# Action item:
What follows is a set of records. Repeat every one of them exactly.

== Source material ==

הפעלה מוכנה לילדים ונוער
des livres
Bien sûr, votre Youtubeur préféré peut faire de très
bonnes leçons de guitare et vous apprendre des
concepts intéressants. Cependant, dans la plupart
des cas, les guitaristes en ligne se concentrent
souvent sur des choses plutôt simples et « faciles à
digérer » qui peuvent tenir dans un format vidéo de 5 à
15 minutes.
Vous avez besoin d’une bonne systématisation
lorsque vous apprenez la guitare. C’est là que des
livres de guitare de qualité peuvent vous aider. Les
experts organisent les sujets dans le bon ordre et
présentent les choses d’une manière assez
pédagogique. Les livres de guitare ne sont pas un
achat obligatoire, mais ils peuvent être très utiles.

===

# Solution for this task:
הפעלה מוכנה לילדים ונוער
des livres
Bien sûr, votre Youtubeur préféré peut faire de très
bonnes leçons de guitare et vous apprendre des
concepts intéressants. Cependant, dans la plupart
des cas, les guitaristes en ligne se concentrent
souvent sur des choses plutôt simples et « faciles à
digérer » qui peuvent tenir dans un format vidéo de 5 à
15 minutes.
Vous avez besoin d’une bonne systématisation
lorsque vous apprenez la guitare. C’est là que des
livres de guitare de qualité peuvent vous aider. Les
experts organisent les sujets dans le bon ordre et
présentent les choses d’une manière assez
pédagogique. Les livres de guitare ne sont pas un
achat obligatoire, mais ils peuvent être très utiles.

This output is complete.